Hessische Minister informieren sich über den Stand der SocraFlite-Entwicklung / 2. Gerätegeneration im Test mit der ESA

  • Hessisches Modellprojekt Socraflite
    Hessisches Modellprojekt: Thomas Röser (s4i), Wirtschaftsminister Florian Rentsch, Wissenschaftsministerin Eva Kühne-Hörmann und Hanns-Christian Wüstner (Socratec Engineering and Services UG) (v.l.n.r) auf dem 2. Hessischen Transferforum

Im Rahmen des „2. Hessischen Transferforums“ informierten sich Wissenschaftsministerin Eva Kühne-Hörmann und Wirtschaftsminister Florian Rentsch zum Jahresende 2012 im Darmstädter Wissenschafts- und Kongresszentrum über technologieorientierte Modellprojekte, die sie als wichtige Triebfedern der wirtschaftlichen Entwicklung des Landes Hessen einschätzen. Dazu gehört auch das Forschungsvorhaben des Bensheimer Unternehmens Socratec Engineering and Services UG, das vom Land Hessen und vom Europäischen Fonds für Regionale Entwicklung (EFRE) gefördert wird.

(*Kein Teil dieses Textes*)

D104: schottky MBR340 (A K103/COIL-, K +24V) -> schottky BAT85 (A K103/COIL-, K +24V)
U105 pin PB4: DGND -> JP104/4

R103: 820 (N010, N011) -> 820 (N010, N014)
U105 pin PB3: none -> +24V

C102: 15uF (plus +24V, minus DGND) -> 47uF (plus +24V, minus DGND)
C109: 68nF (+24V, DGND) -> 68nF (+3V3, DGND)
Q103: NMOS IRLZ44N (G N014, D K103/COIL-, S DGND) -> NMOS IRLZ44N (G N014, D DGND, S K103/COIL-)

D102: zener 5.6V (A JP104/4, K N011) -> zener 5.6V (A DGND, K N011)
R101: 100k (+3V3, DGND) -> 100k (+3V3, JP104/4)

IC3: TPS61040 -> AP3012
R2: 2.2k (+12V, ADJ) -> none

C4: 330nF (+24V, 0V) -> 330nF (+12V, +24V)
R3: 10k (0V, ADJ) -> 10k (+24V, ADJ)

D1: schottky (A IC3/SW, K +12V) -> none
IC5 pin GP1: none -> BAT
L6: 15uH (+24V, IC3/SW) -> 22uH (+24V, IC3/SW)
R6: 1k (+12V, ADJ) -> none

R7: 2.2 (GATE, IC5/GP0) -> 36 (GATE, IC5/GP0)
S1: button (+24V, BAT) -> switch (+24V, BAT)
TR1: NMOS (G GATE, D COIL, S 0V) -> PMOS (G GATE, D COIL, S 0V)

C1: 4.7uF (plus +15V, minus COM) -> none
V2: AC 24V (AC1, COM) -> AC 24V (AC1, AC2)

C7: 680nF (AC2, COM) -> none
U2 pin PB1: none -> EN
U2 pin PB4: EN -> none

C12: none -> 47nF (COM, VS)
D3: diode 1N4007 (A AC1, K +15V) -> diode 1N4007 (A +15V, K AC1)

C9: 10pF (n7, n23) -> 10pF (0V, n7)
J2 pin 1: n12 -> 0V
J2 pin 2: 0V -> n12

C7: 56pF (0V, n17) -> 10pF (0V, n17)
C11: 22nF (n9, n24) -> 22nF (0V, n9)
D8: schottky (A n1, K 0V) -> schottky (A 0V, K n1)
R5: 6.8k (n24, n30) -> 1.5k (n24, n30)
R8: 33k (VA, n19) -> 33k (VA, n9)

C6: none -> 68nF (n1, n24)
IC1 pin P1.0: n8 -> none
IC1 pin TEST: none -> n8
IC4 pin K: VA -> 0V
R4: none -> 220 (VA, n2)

„SocraFlite ist eine Software, die Luft-Fracht identifizieren und ihre aktuelle GPS-Position an ein Kontrollzentrum über das Mobilfunknetz schicken wird“, erklärt Hanns-Christian Wüstner, Geschäftsführer der Socratec Engineering and Services UG. Mit dieser Software kann von jedem Standort der Welt über eine hochsichere Internetverbindung auf die übermittelten Daten der Container, Paletten oder Pakete zugegriffen werden und deren aktuelle Position sowie Transportweghistorie angezeigt werden. „Innovativ ist die technische Problemlösung, weil sie eine Kombination aus GPS/GSM-Modul, Antennentechnik, Sensortechnik zur automatischen Batterieschonung sowie entsprechende Batterietechnik enthält, um den spezifischen Anforderungen des Luftfahrtsektors gerecht zu werden“, fährt der Projektleiter fort. Die Socratec Engineering and Services UG strebt mit diesem GPS-basierten Ortungsmodul die Technologieführerschaft auf dem Weltmarkt an.
Das SocraFlite-Ortungssystem wird im ersten Halbjahr 2013 verfügbar sein, die zu überwindenden technischen Hürden sind nahezu vollständig gemeistert. Die zweite Gerätegeneration ist seit Mitte Januar 2013 zu vergleichenden Tests in einem ESA-Lufttransport unterwegs.

Der gelernte Diplom-Wirtschaftsingenieur Hanns-Christian Wüstner konzentriert sich auch mit dem neusten Produkt Socraflite auf kundenspezifische Anforderungen und setzt diese konsequent in entsprechende Technologiekonzepte um: „SocraFlite wird speziell für Luftfrachtunternehmen, Airlines und Containervermieter und deren professionelle Ansprüche entwickelt. Denn hier werden die Anforderungen an Sicherheit und Transparenz wegen der unumgänglichen Effizienzsteigerung und Kosteneinsparung und natürlich der international angestrebten strengeren Sicherheitsstandards immer höher.“

Das SocraFlite-Projekt wird im Rahmen von Hessen ModellProjekte als KMU-Modell- und Pilotprojekt (MPP) sowie von der ESA gefördert. Die Kommunikation während der Produktentwicklung wird von der auf Innovationen spezialisierten Agentur s4i in Darmstadt übernommen. Als weiterer starker Partner steht das Centrum für Satellitennavigation Hessen (Cesah GmbH) während des Entwicklungsprozesses zur Seite.